Most Fortune 500 companies are hiring professionals with these skills. However such professionals are in very short supply.
The Institute of Operations Research and Management Science Society (INFORMS) in an article on getting started with Analytics, titled “NBN: Operations Research Saves Billions for the World’s Largest Broadband Project,” describes how the National Broadband Network (NBN) in Australia using Operations Research and Analytics saved an estimated $2.2B in avoided costs over the project’s lifecycle and emphasizes how analytics consistently delivers significant value – strategic to tactical, top-line to bottom-line – to the organizations and executives who use it.

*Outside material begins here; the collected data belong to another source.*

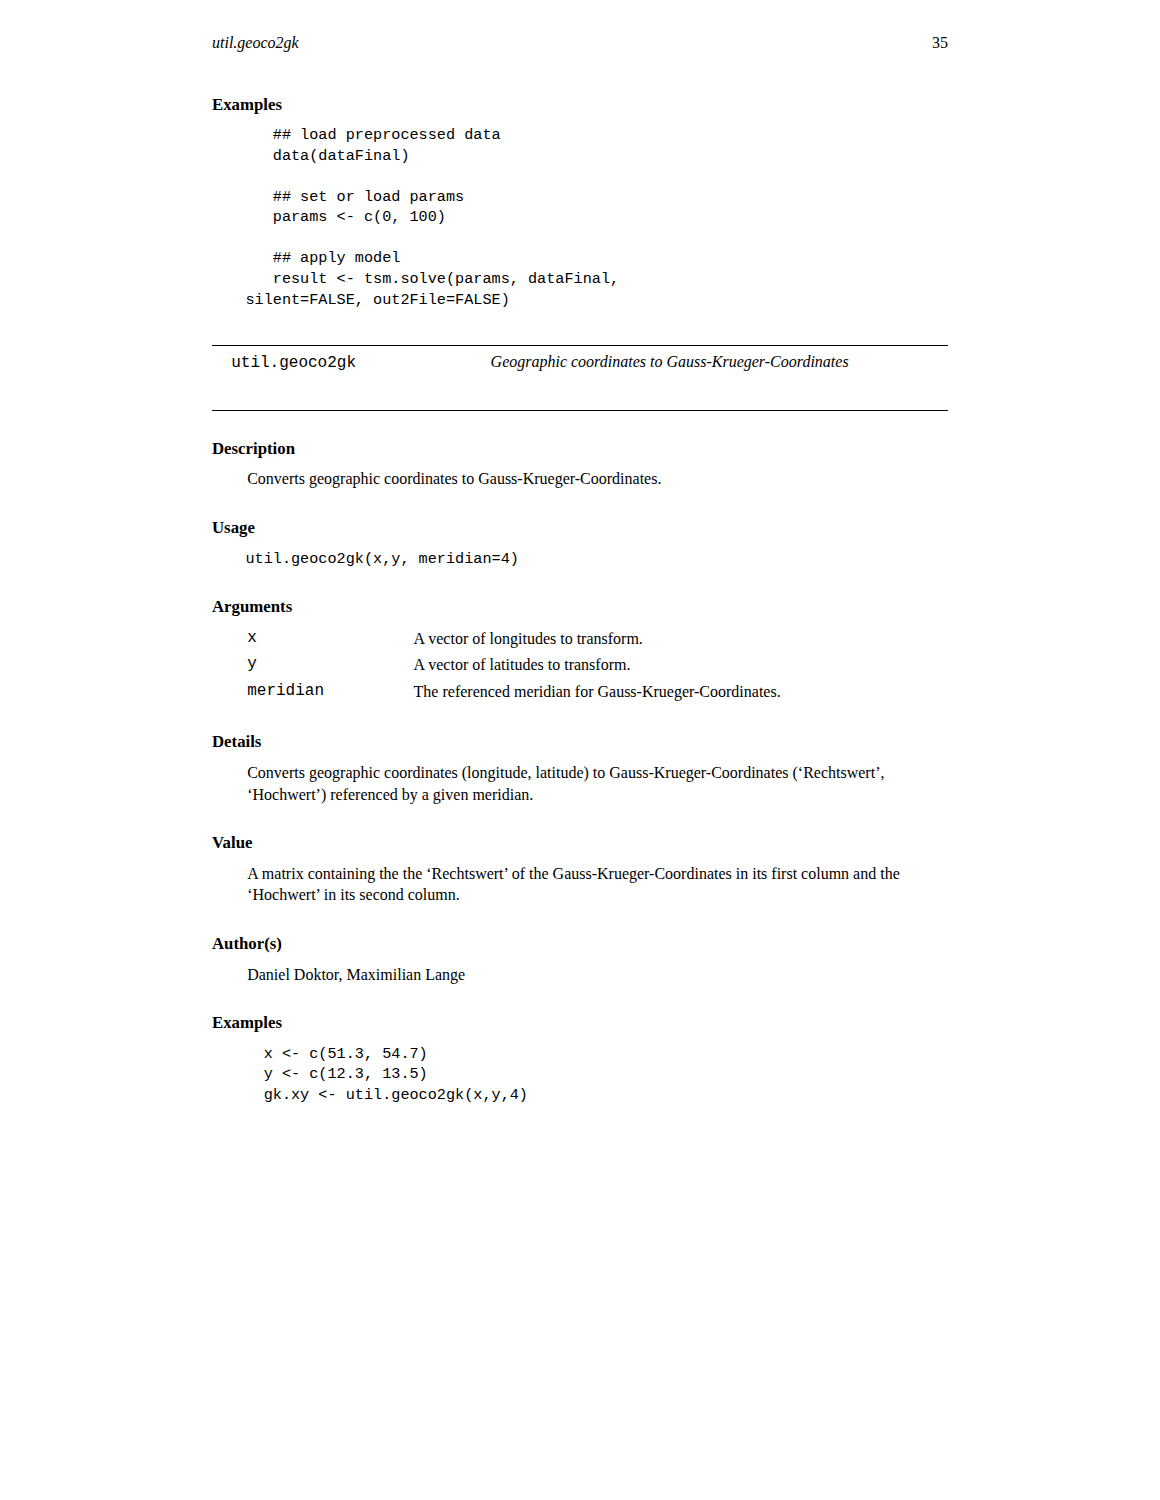util.geoco2gk 35
Examples
   ## load preprocessed data
   data(dataFinal)

   ## set or load params
   params <- c(0, 100)

   ## apply model
   result <- tsm.solve(params, dataFinal,
silent=FALSE, out2File=FALSE)
util.geoco2gk Geographic coordinates to Gauss-Krueger-Coordinates
Description
Converts geographic coordinates to Gauss-Krueger-Coordinates.
Usage
util.geoco2gk(x,y, meridian=4)
Arguments
| x | A vector of longitudes to transform. |
| y | A vector of latitudes to transform. |
| meridian | The referenced meridian for Gauss-Krueger-Coordinates. |
Details
Converts geographic coordinates (longitude, latitude) to Gauss-Krueger-Coordinates (‘Rechtswert’, ‘Hochwert’) referenced by a given meridian.
Value
A matrix containing the the ‘Rechtswert’ of the Gauss-Krueger-Coordinates in its first column and the ‘Hochwert’ in its second column.
Author(s)
Daniel Doktor, Maximilian Lange
Examples
  x <- c(51.3, 54.7)
  y <- c(12.3, 13.5)
  gk.xy <- util.geoco2gk(x,y,4)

INFORMS established the Analytics section in 2011 and renamed its Spring conference as the INFORMS Conference on Business Analytics and Operations Research, which attracted participants from many companies including IBM, Oracle, HP, Intel, Cisco, Best Buy, Deloitte Consulting, SAS, DELL, Walt Disney Parks and Resorts, McDonald’s Corporation, UPS, Boeing, P&G, Wal-Mart, and Bank of America. It is noteworthy that at the INFORMS Conference on The Business of Big Data, in June 2014, the keynotes by experts in Teradata and Accenture addressed big data in action and emphasized the role of analytics.

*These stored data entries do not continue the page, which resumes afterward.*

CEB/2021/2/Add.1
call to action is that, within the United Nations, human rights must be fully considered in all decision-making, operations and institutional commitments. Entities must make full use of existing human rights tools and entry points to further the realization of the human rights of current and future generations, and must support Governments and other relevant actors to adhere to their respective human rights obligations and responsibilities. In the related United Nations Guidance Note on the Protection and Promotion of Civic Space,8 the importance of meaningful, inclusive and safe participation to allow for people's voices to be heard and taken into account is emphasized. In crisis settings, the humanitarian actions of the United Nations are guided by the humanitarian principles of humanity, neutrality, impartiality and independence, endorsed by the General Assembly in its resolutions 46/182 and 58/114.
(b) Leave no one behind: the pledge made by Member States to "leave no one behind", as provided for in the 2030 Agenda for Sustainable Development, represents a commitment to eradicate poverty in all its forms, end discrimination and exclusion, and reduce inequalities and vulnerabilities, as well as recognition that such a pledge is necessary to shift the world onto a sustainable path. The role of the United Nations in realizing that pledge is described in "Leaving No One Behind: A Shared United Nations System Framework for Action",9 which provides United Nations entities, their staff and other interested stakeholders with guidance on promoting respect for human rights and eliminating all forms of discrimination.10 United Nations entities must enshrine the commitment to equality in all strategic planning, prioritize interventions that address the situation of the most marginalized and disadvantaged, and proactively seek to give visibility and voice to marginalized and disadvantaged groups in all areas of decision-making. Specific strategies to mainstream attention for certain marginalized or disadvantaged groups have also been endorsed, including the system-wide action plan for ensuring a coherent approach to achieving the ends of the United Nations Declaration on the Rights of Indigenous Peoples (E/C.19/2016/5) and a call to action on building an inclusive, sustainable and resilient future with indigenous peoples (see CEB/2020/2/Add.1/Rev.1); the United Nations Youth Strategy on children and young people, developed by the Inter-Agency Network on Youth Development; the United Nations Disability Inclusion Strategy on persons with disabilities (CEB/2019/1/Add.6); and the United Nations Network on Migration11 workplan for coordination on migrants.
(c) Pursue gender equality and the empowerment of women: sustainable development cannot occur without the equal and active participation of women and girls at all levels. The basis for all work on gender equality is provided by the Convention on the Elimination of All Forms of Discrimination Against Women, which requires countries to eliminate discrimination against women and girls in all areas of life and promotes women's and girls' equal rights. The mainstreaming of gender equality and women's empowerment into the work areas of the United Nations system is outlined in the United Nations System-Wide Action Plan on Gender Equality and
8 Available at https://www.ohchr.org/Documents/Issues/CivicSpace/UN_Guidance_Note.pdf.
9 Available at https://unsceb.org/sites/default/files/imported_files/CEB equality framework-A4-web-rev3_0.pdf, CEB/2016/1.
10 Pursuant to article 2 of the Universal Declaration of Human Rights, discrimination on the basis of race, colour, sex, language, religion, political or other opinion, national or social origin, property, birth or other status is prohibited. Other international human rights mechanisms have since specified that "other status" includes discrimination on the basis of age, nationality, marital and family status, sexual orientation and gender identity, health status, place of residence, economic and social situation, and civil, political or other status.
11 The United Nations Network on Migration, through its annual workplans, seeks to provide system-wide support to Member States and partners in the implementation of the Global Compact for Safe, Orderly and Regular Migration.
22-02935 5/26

“Companies are increasingly turning to analytics to gain a competitive edge. As they do, they must resolve unique demands on their information technology, their structure, their processes, and their culture. Most critical, however, is the challenge posed by analytical talent, the people at all levels who help turn data into better decisions and better business results.” Accenture, Counting on Analytical Talent, March 2010
IDC survey and research in March 2013, published in December 2013 in the white paper “Using Big Data and Analytics as the Ticket to Strategic Relevance,” by Dan Vesset and Henry Morris states:
“Many best practices hinge on the ability of IT (information technology) leaders to articulate and market their core competency and value proposition to other internal stakeholders. By better communicating the value of analytics and IT’s role in realizing it, IT can help lines of business better assess the value of analytics. This helps sharpen the story of what analytics does for an organization and can help stimulate wider analytics deployment.”

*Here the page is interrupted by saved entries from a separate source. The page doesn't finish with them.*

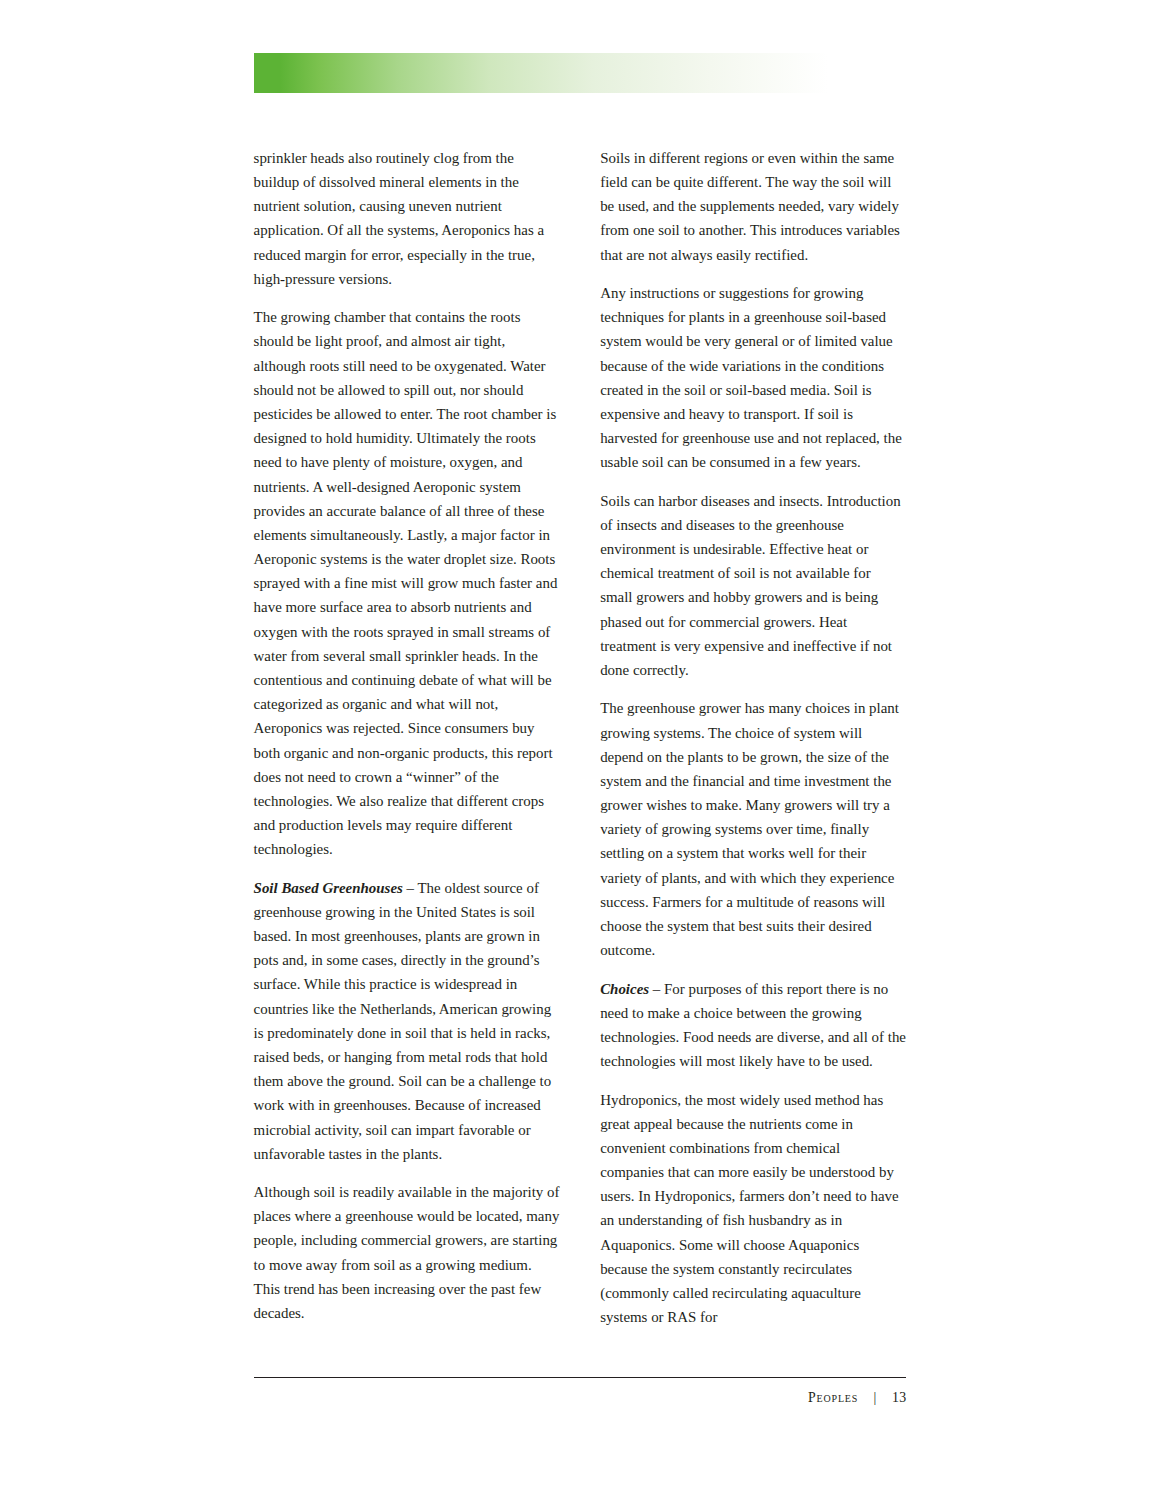sprinkler heads also routinely clog from the buildup of dissolved mineral elements in the nutrient solution, causing uneven nutrient application. Of all the systems, Aeroponics has a reduced margin for error, especially in the true, high-pressure versions.
The growing chamber that contains the roots should be light proof, and almost air tight, although roots still need to be oxygenated. Water should not be allowed to spill out, nor should pesticides be allowed to enter. The root chamber is designed to hold humidity. Ultimately the roots need to have plenty of moisture, oxygen, and nutrients. A well-designed Aeroponic system provides an accurate balance of all three of these elements simultaneously. Lastly, a major factor in Aeroponic systems is the water droplet size. Roots sprayed with a fine mist will grow much faster and have more surface area to absorb nutrients and oxygen with the roots sprayed in small streams of water from several small sprinkler heads. In the contentious and continuing debate of what will be categorized as organic and what will not, Aeroponics was rejected. Since consumers buy both organic and non-organic products, this report does not need to crown a “winner” of the technologies. We also realize that different crops and production levels may require different technologies.
Soil Based Greenhouses – The oldest source of greenhouse growing in the United States is soil based. In most greenhouses, plants are grown in pots and, in some cases, directly in the ground’s surface. While this practice is widespread in countries like the Netherlands, American growing is predominately done in soil that is held in racks, raised beds, or hanging from metal rods that hold them above the ground. Soil can be a challenge to work with in greenhouses. Because of increased microbial activity, soil can impart favorable or unfavorable tastes in the plants.
Although soil is readily available in the majority of places where a greenhouse would be located, many people, including commercial growers, are starting to move away from soil as a growing medium. This trend has been increasing over the past few decades.
Soils in different regions or even within the same field can be quite different. The way the soil will be used, and the supplements needed, vary widely from one soil to another. This introduces variables that are not always easily rectified.
Any instructions or suggestions for growing techniques for plants in a greenhouse soil-based system would be very general or of limited value because of the wide variations in the conditions created in the soil or soil-based media. Soil is expensive and heavy to transport. If soil is harvested for greenhouse use and not replaced, the usable soil can be consumed in a few years.
Soils can harbor diseases and insects. Introduction of insects and diseases to the greenhouse environment is undesirable. Effective heat or chemical treatment of soil is not available for small growers and hobby growers and is being phased out for commercial growers. Heat treatment is very expensive and ineffective if not done correctly.
The greenhouse grower has many choices in plant growing systems. The choice of system will depend on the plants to be grown, the size of the system and the financial and time investment the grower wishes to make. Many growers will try a variety of growing systems over time, finally settling on a system that works well for their variety of plants, and with which they experience success. Farmers for a multitude of reasons will choose the system that best suits their desired outcome.
Choices – For purposes of this report there is no need to make a choice between the growing technologies. Food needs are diverse, and all of the technologies will most likely have to be used.
Hydroponics, the most widely used method has great appeal because the nutrients come in convenient combinations from chemical companies that can more easily be understood by users. In Hydroponics, farmers don’t need to have an understanding of fish husbandry as in Aquaponics. Some will choose Aquaponics because the system constantly recirculates (commonly called recirculating aquaculture systems or RAS for
Peoples | 13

McKinsey Global Institute’s Report in June 2011 on “Big Data: The Next Frontier for Innovation, Competition and Productivity” states:
“We estimate that the supply in the United States of deep analytical talent in 2008 was around 150,000 positions.” This total rises to about 300,000 with newer graduates and trends in course selections. However, in a big-data world, they expect demands for deep analytical talent could reach 440,000 to 490,000 positions in 2018, which implies a talent gap in this category alone of 140,000-190,000 positions. In short, the United States will need an additional supply of this class of talent of 50 to 60 percent.”
They say although this analysis was conducted in the United States, they believe that the shortage of deep analytical talent will be a global phenomenon.
In addition to this, they report that in the case of data-savvy managers and analysts in a big-data world, who need enough conceptual knowledge and quantitative skills to be able to frame and interpret analysis in an effective way. They estimate the shortfall by 2018 to be as high as 4 million positions with such skills.